Trip to La Boca


09 Apr 2007

It is now time to tell you about some of the people I have met since arriving here in Buenos Aires.

My very first meeting was with my landlady, Cecilia. She was waiting patiently at the apartment for my late arrival from the airport just over two weeks ago. She speaks very good English, having lived in the USA for a short time, but having spoken English at home since the age of 10. She is a professional photographer and runs a photographic gallery in Palermo, one of the fashionable districts of Buenos Aires. The gallery is very elegant, in an old property just off the main square in Palermo Soho. The gallery is on the first floor, ascending by a turned marble staircase and arriving in a mahogany panelled room with an astonishingly high ceiling: just right for displaying the framed photographs which she sells. It is also her home, giving onto an apartment overlooking the busy street.
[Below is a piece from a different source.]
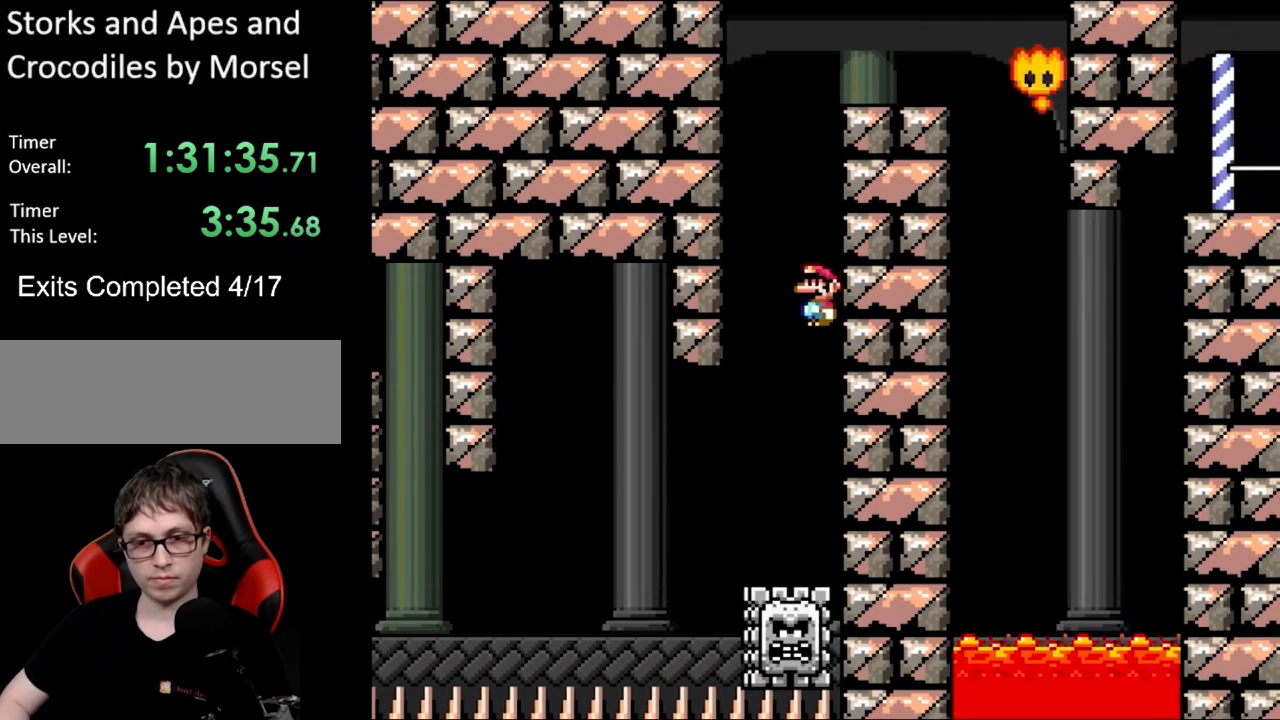
{"buttons": ["A", "X"], "events": []}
All around are expensive shops and restaurants, with street traders occupying the square, selling clothes and jewellery. Cecilia is small, young, intelligent and beautiful, exactly what you want in a landlady!




My initial contact with Cecilia was through Norm. Norm is from Belfast and he has taken a three year career break from banking. Having rented out his home in Belfast, he has travelled to BsAs twice, the first occasion for two months and this time for 5 to 6 months. He lives just beyond Palermo in an area called Colegiales. Norm is tall and good looking, obviously northern European with blond hair and a fair complexion, drawing lots of attention from passing girls. He has that Irish charm, especially with women! He has proved to be a good friend, generous with his time and humour and always available to give advice when I ask for it. Through him I was able to make my first two really important investments: a local mobile phone and an umbrella.





LA BOCA


Cecilia invited me to accompany her on a photo shoot in La Boca, preparing for her next book of photographs. This is the area on the outskirts of the city centre where they paint the tin-sheet clad houses in bright gaudy colours. We went by bus, looked briefly at the two blocks which the tourists visit. Here, around the riverside, the buildings have become almost like a film set, designed for tourists with shops and cafes, some of which play tango or have tango dancers show during meals. But we paused there momentarily before we set off into the unvisited centre of the district to take photos. It is incredibly poor. Sailors and their families arriving from overseas in the late 19th century set up homes in rooms round a shared courtyard. Each family would have a room. The houses are clad in either ship-lap board or corrugated iron. The painting is much less vibrant than in the tourist areas, sometimes dark green, grey or rust coloured, or mostly peeling and decrepit. They still live in these conditions, although you can see that they have a television flashing from the windows. But the rooms are desperately sparse, maybe a sofa, a chair and table and a single light bulb hanging from the ceiling. Some have separate bedrooms, and some are divided by loose curtains on high rails to provide a sleeping area. Outsiders are not welcomed in the area and no tourists venture there. Cecilia walked slowly, taking lots of pictures for a book which she is preparing on the area. We saw so much because it was just turning dark when she started, and then night drew in. Because she fits in so well and moves with confidence we were not disturbed or really noticed to any degree. I stood along side her to shield the camera, giving me a fabulous opportunity to take in the surroundings: the scene, the smells, the sounds of voices and the many dogs and cats that roam the district, the light from windows where shutters were partly drawn, torn and worn curtains fluttering out in the gentle breeze. So it proved to be a unique experience which I would not have had but for her work there. When the last drop of charge faded from her camera battery, we went for the bus.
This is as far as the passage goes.